Wednesday, January 22, 2014

Twitter Wednesday!

Welcome to another Twitter Wednesday, where I pull some of the funniest tweets from my Twitter feed and post them here for you to read. As always I have left off the names and @'s so no one gets mad. :)

Strangers are great. Unlike friends, they're highly unlikely to get upset when you don't call them for months at a time.

I should be given an award for remaining calm each time I see you naked.

Were you gonna go ahead and implement that New Year's resolution you made in 1997, to lose weight?

I can't wait until this vacation is over so I can get back to work and get some rest.

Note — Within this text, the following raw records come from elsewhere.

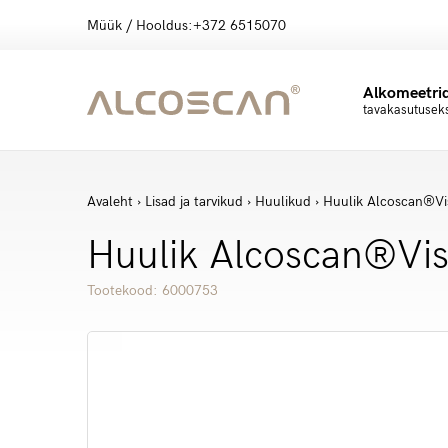
Müük / Hooldus:
+372 6515070
Alkomeetri
tavakasutusek
Avaleht
›
Lisad ja tarvikud
›
Huulikud
› Huulik Alcoscan®Vis
Huulik Alcoscan®Visi
Tootekood: 6000753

seriously the amount of time I spend just imagining and re-imagining totally made-up scenarios in my head has got to be unhealthy

how do people even fucking sleep with night lights my room needs to be as dark as my soul

do u ever wonder how many people’s dreams you have been in

How does an Icelandic Elf ordinarily jizz?

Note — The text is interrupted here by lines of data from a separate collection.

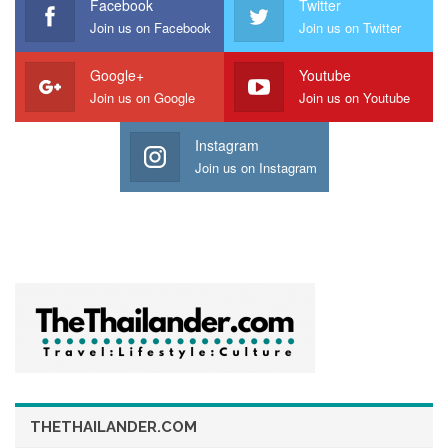
Facebook
Twitter
ในโปรแกรมนี้ได้รับการออกแบบมาเพื่อเพิ่มขีดความสามารถ
Join us on Facebook
Join us on Twitter
ทางการแข่งขันและสร้างความแข็งแกร่งให้ธุรกิจรายย่อย ผ่าน
กระบวนการที่สะดวกและเข้าถึงง่าย พร้อมเปิดรับลงทะเบียนในวัน
Google+
Youtube
ที่ 6-10 กรกฎาคม 2569 เพื่อรับสิทธิ์การสนับสนุนต่อเนื่องนาน 6
Join us on Google
Join us on Youtube
เดือน ซึ่งประกอบด้วย
Instagram
– ยกเว้นค่าธรรมเนียมการขายสำหรับ 10 คำสั่งซื้อแรกต่อเดือน
Join us on Instagram
(รวมสูงสุด 60 คำสั่งซื้อตลอดโปรแกรม)
– ลดหย่อนค่าธรรมเนียมการขายในอัตราพิเศษ 0.5-1.5% (ไม่รวม
ภาษีมูลค่าเพิ่ม) ตามรายละเอียดของแต่ละหมวดหมู่สินค้า สำหรับ
คำสั่งซี้อที่เกินว่า 10 คำสั่งซื้อแรก เฉพาะร้านค้าที่มียอดขายต่อ
เดือนไม่เกิน 10,000 บาท
นอกจากการสนับสนุนด้านค่าธรรมเนียมแล้ว ช้อปปี้ ยังมุ่งสร้าง
ความยั่งยืนให้แก่ผู้ประกอบการผ่านการยกระดับทักษาะดิจิทัล หรือ
Upskilling ด้วยหลักสูตรเรียนรู้ออนไลน์จาก Shopee University ซึ่ง
เป็นการบูรณาการความร่วมมือระหว่างช้อปปี้กับหน่วยงานภาครัฐ
เพื่อถ่ายทอดเทคนิคการขาย การบริหารร้านค้า และการใช้เครื่อง
THETHAILANDER.COM
มือการตลาดดิจิทัล พร้อมทั้งสนับสนุนโค้ดส่วนลดและโค้ดส่งฟรี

Sometimes it physically pains me to hold back my sarcastic comments

when i was younger $20 felt like $100 and now $20 feels like $1

I'd cut off both his balls with a blunt spoon and feed them to him for breakfast.

So far my new years res to become a morning person is going well...staying up until 2 am and waking at 10. What? 10 is still morning!

Sexy smut so creepy and disturbing you just can't let your friends know you rub yourself to it 

Just realized that Xbox doesn't recognize me without my glasses, which means it's about as smart as Lois Lane.

Please, we shouldn't be stocking up food for the winter storm; we should be stocking up food for the zombie apocalypse we all know is coming

The label "Don't take with alcohol" is two words too long

Apparently shuffle means find the songs I've been meaning to delete

My bologna has a first name, I get attached too easily

I read a journal article about generating organs from stem cells, so now I can stop being nice to my family

Brushing up on my non-existent physics. Stay in school. It comes back to bite you in unexpected ways.

Never put her in a corner when she can be spread on your bed

Would've been nice if somebody warned me I have to charge a smartphone every 40 minutes.

Leave me alone, I'm trying to meditate. Meow-ohm..meow-ohm..meow-ohm..

Fuck! I forgot what I was gonna tweet!

If you try to inspire me right now, don't be surprised when I throw dirt in your eyes.

Winters are all about drinking 1 glass of water & going to toilet 10 times!